Washington, D.C. 20549







Pursuant to Section 13 or 15(d) of the Securities Exchange Act of 1934

November 6, 2008

Date of Report (Date of earliest event reported)



Peplin, Inc.

(Exact name of registrant as specified in its charter)


Delaware   000-53410   26-0641830
(State of Incorporation)   (Commission File Number)  

(IRS Employer

Identification Number)

6475 Christie Avenue

Emeryville, CA 94608

(Address of principal executive offices) (Zip Code)

(510) 653-9700

(Registrant’s telephone number, including area code)


(Former Name or Former Address, if Changed Since Last Report)
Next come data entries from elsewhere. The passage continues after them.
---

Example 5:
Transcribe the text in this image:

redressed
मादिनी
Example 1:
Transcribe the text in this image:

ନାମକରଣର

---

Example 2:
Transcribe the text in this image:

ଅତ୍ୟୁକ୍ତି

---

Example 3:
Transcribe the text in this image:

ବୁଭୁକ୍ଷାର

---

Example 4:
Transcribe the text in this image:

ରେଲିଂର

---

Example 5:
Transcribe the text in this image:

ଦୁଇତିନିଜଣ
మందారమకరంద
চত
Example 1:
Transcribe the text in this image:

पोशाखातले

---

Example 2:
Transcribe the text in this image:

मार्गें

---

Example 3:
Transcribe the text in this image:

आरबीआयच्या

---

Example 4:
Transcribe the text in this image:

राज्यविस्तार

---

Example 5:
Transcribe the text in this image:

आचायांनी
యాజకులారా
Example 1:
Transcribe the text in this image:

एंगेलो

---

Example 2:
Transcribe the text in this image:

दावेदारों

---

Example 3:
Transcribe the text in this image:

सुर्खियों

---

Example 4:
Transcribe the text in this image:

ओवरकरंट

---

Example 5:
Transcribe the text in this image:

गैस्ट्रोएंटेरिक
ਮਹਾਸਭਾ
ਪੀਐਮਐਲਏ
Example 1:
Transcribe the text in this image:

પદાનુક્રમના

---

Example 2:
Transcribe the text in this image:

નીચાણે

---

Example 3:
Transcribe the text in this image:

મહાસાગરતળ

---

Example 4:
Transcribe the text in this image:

Check the appropriate box below if the Form 8-K filing is intended to simultaneously satisfy the filing obligation of the registrant under any of the following provisions:


¨ Written communications pursuant to Rule 425 under the Securities Act (17 CFR 230.425)
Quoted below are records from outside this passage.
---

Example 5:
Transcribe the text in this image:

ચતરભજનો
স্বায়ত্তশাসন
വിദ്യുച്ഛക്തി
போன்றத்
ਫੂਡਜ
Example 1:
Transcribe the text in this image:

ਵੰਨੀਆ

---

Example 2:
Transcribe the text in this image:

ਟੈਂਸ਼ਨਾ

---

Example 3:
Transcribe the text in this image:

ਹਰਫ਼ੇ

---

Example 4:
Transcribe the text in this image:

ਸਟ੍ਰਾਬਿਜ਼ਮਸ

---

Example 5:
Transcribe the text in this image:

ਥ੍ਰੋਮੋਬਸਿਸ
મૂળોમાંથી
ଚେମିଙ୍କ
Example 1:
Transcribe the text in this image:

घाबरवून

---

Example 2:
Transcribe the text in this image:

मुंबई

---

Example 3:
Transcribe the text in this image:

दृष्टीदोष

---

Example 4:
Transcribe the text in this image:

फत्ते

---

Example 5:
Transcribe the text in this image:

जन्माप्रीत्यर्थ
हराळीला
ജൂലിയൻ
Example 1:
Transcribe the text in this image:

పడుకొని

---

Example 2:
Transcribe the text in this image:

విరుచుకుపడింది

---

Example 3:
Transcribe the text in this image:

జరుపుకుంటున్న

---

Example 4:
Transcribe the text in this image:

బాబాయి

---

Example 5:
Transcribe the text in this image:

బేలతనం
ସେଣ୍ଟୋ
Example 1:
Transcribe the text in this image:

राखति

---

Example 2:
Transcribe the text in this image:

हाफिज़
¨ Soliciting material pursuant to Rule 14a-12 under the Exchange Act (17 CFR 240.14a-12)


¨ Pre-commencement communications pursuant to Rule 14d-2(b) under the Exchange Act (17 CFR 240.14d-2(b))


¨ Pre-commencement communications pursuant to Rule 13e-4(c) under the Exchange Act (17 CFR 240.13e-4(c))
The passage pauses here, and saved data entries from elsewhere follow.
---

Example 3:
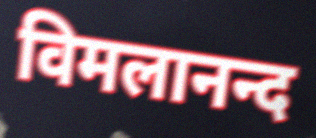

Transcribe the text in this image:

विमलानन्द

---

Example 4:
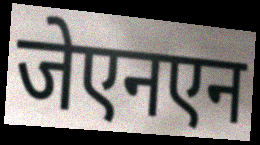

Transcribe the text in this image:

जेएनएन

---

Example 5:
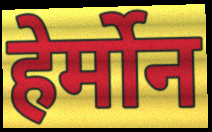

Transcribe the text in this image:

हेर्मोन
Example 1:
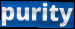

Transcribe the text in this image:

purity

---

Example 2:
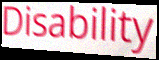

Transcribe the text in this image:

Disability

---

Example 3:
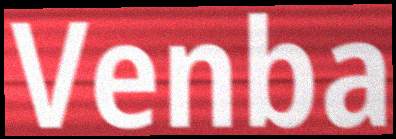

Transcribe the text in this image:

Venba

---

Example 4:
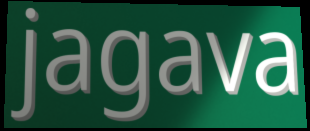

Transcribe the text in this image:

jagava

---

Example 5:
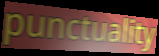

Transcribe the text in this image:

punctuality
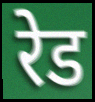
रेड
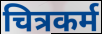
चित्रकर्म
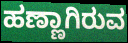
ಹಣ್ಣಾಗಿರುವ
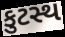
કુટસ્થ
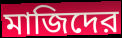
মাজিদের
Item 5.02.    Departure of Directors or Certain Officers; Election of Directors; Appointment of Certain Officers; Compensatory Arrangements of Certain Officers.

On November 6, 2008, the Compensation Committee of the Board of Directors of Peplin Inc., a Delaware corporation (the “Company”), issued an award of 225,000 shares of restricted stock (the “Awards”) to Thomas G. Wiggans, the Company’s Chief Executive Officer, pursuant to the Peplin, Inc. 2007 Incentive Award Plan (the “Plan”). The Awards were issued pursuant to Mr. Wiggans’ employment agreement, dated August 15, 2008, and the Restricted Stock Award Agreement, dated November 6, 2008 (the “Award Agreement”). The Awards were approved by the Company’s stockholders at the Company’s annual meeting of stockholders held on October 5, 2008. The Awards vest 25% on June 30, 2009, 25% on June 30, 2010, and 50% on June 30, 2011, if Mr. Wiggans continues to serve as the Company’s Chief Executive Officer through such dates. The Awards will also vest in full on the first day during Mr. Wiggans’ employment if the volume-weighted average price per share of the Company’s common stock is equal to or greater then $15.00 for twenty consecutive trading days. The Award Agreement is filed as Exhibit 10.1 hereto and is incorporated by reference herein. The foregoing summary is qualified in its entirety by the terms of the Award Agreement.

Item 9.01. Financial Statements and Exhibits.


(d) Exhibits

10.1    Restricted Stock Award Agreement, dated November 6, 2008.


Pursuant to the requirements of the Securities Exchange Act of 1934, the registrant has duly caused this report to be signed on its behalf by the undersigned hereunto duly authorized.


   By: /s/ David J.B. Smith
   Name: David J.B. Smith
Date: November 12, 2008    Title: Chief Financial Officer

Exhibit 10.1    Restricted Stock Award Agreement, dated November 6, 2008.